I like to get the fruit when it very easily comes off the stem.


----------



## Ernie (Jul 22, 2007)

I have a book called "Textbook of Pomology" dating back to 1927 which taught me an enormous amount about fruit production. It's primarily about apples but you'll find that a lot of the principles apply across the board. 

It's part of the Rural Text-Book Series and dates back to a time when farmers needed to know more than just how to drive a tractor. That's a great series and would be a fine addition to anyone's library.


----------



## Belfrybat (Feb 21, 2003)

OK -- so as I understand it when the peach comes off the tree easily it is ripe regardless of how soft it is? That makes good sense. So mine aren't ready yet even though the birds have pecked some. Wish they would hurry up! The fruit looks so delicious I want to eat it right now.


----------



## Ernie (Jul 22, 2007)

For me it's not a matter of how soft it's going to be but rather how much sugar has gone into the fruit. I want every last bit of sunlight captured by the tree to be processed and made into something edible. 

Sometimes it will come down to a race between you and the birds, bugs, or frost. When that happens just take the hard fruits and make a jam or a chutney. Even bird-pecked fruits can be trimmed up and made into a jam. Only thing I won't turn into jam is windfall fruit.

Doesn't do you any good at all if something else eats your perfect fruit!


----------



## Oldcountryboy (Feb 23, 2008)

Ernie said:


> Birds and light-fingered neighbors are my biggest barriers to picking at that perfect time. There will be occasions when you want to pick earlier in order to make sure the fruit makes it to your table and not someone else's.


Yep, same here. Anyone remember my thread the other day about wanting to buy my neighbors house. The old lady that owns it has been walking over and helping herself anytime she wants with my peach tree. Without asking. The other day I had to scold her cause she came over and picked a small bag full and then walked straight over to another neighbor and gave the peaches away. Well that just chapped my hide. So next day when I was working in my front garden, she came over to visit. I scolded her, but tried to be nice about. Explained to her that the small dwarf peach tree is the only peach tree we have and that we want the peaches for ourselves to make jam and jelly with. 

She hasn't been back around since. May not get to buy her house after all!


----------



## Ernie (Jul 22, 2007)

Well, you were about to enter into a complex business deal with her. That sack of peaches may have just saved you a small fortune in bad experience.

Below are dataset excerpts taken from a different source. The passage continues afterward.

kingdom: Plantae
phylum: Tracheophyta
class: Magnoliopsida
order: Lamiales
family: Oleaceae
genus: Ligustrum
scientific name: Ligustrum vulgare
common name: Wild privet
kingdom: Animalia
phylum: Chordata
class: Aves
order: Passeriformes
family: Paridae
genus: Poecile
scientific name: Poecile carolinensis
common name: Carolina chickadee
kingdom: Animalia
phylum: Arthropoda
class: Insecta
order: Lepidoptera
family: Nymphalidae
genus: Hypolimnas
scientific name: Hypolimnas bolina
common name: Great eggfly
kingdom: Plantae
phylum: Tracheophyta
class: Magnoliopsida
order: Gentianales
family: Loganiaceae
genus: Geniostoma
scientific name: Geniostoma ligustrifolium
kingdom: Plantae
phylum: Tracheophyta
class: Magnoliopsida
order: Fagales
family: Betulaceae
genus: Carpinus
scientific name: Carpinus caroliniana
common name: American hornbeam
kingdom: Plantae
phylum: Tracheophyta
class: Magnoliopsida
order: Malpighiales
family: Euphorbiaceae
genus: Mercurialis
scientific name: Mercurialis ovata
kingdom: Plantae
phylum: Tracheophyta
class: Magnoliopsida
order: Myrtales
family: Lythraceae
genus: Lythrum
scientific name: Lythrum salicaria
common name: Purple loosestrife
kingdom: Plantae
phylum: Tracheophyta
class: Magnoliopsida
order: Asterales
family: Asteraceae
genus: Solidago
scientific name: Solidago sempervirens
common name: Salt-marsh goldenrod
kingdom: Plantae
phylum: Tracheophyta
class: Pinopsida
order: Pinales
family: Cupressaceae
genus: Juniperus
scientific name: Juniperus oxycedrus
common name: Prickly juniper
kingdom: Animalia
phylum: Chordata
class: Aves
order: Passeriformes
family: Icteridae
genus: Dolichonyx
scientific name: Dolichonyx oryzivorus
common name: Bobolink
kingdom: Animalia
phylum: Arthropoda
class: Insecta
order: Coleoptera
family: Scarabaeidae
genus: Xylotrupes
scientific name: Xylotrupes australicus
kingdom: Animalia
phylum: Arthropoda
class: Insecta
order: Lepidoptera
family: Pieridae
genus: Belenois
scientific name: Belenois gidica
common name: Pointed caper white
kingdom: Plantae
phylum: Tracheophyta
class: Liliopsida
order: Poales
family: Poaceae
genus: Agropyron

A neighbor who won't respect the small things won't respect the big things, I always say.


----------



## HollyHocks (May 17, 2010)

Iv been wondering the same thing actually, we have a peach tree but we are from Indiana so ours are still very immature. I have no idea when they ripen this far north but I hope it will be by the end of the month.


----------



## Jan in CO (May 10, 2002)

A long time orchardist told my mother that 'peaches will not get one bit sweeter than when they are picked' so not to pick them too green. They will soften, but not get any sweeter. I can't swear this is true, but sounds logical. Jan in Co


----------